Project to keep children safe launched

Not-for-profit group Talofa Kids Charitable Trust launched their "Keep Kids Safe Project" last Thursday as it upped the ante in its child abuse prevention and awareness program.

The project is a child sexual abuse prevention and awareness program where parents and children will engage through age-appropriate training. 

The training will include child protection and safeguarding training for adults and organisations; a fun, interactive musical program on the topic of safety for primary-aged children [Ditto's Adventure Show - from Bravehearts]; and an online safety awareness program for teenagers. 

Financial assistance, which came courtesy of the Embassy of Switzerland, was given to the Trust to ensure it makes an impact on sexual abuse prevention.

The National Human Rights Institution and the Office of the Ombudsman were also part of the launch last Thursday, where they supported the project as an important initiative focused on addressing issues surrounding the sexual abuse of children. 

The Director of NHRI, Loukinikini Vili-Lewaravu, was the keynote speaker at the launch. 

She commended the efforts of the founder and Talofa Kids Executive Director, Caroline Ryan, and her team for their effort to prevent child sexual abuse. 

Ms Vili-Leawaravu highlighted the high rates of violence against women and children in Samoa, which she said emphasises the reason why such programs like Keep Kids Safe are critical. 

"In 2017, the Ministry of Women, Community and Social Development launched its Family Safety Report. In 2018, the Office of the Ombudsman launched its National Public Inquiry into Family Violence in Samoa Report," Ms Vili-Leawaravu. 

"These two national reports revealed alarmingly high statistics on the prevalence of violence within families, particularly against women and children. 

"In the Inquiry Report, 9.5 per cent of female children reported to have been raped by a family member in their lifetime, 87 per cent of children experience threats of violence in family settings and 86 per cent of children had been subjected to kicking, punching and other assaults."
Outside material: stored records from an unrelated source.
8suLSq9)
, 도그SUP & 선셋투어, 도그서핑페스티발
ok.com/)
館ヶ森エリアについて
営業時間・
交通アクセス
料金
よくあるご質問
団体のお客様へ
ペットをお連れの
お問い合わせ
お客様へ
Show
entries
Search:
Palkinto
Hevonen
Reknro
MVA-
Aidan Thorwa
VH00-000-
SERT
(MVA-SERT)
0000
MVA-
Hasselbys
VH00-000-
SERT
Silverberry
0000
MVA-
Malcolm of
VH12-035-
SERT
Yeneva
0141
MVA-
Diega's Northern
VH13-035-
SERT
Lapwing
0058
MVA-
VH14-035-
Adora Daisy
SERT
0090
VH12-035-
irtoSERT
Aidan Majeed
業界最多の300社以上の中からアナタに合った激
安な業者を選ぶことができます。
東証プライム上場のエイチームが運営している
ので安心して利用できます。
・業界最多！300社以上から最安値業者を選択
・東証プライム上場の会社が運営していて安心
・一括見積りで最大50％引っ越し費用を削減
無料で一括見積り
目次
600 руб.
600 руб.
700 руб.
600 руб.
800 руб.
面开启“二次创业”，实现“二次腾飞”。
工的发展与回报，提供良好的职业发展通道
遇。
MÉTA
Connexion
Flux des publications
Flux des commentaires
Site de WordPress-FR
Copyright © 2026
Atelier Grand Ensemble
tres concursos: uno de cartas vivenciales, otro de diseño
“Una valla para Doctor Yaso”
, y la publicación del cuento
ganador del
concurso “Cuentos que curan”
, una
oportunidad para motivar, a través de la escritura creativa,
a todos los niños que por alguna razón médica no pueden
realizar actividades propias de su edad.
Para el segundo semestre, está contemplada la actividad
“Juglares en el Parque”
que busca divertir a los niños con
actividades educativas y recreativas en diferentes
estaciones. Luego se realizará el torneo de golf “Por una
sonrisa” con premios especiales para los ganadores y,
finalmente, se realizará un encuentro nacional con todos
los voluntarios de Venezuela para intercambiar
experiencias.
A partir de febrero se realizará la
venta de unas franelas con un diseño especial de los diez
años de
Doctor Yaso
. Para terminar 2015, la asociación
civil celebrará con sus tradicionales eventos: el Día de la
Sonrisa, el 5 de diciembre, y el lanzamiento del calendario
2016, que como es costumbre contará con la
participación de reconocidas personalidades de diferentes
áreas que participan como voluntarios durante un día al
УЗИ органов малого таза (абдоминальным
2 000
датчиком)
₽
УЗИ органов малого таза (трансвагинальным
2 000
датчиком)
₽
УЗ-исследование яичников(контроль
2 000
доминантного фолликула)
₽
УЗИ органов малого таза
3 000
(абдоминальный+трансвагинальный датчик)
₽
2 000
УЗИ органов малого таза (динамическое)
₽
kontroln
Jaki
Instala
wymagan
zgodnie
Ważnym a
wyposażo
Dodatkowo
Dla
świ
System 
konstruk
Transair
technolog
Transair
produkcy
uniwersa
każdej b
She went on to say that there is no need for these reports to inform us of the prevalence of violence amongst the children, because it is constantly being reported by the media daily, especially cases of physical and sexual abuse of children. 

The NHRI launched a pilot project last year to establish Village Family Safety Committees to take a proactive role in the prevention of family violence within the village. 

"These Village Family Safety Committees are made up of people living in these villages and were carefully selected to represent all groups, including women and youth, to ensure everyone has a voice and to help address issues of violence and abuse at the grassroots level," she added.

"In conducting initial capacity building for these Committees it was observed that deeply rooted mindsets and behavioural norms continue to exist, such as 'women and girls clothing provokes sexual abuse' and the physical abuse of children. 

"It was noted that parenting approaches continue to be a challenging issue that needs to be further researched and explored in relation to family violence." 

Talofa Kids will be working closely with NHRI on the Village Family Committee project where positive parenting programmes will be developed to find alternative and non-violent methods to discipline children. 

Their goal still remains - to create a healthy and happy home environment where children can engage in open communication with their parents guided by the principles of "va tapuia" and "Faasamoa". 

Talofa Kids is a not-for-profit organisation launched last year in late February. It is a platform that highlights the well-being of children; where safe spaces are created for children; and where there are discussions about health, education, lifestyle, spiritual and cultural in raising happy and healthy children.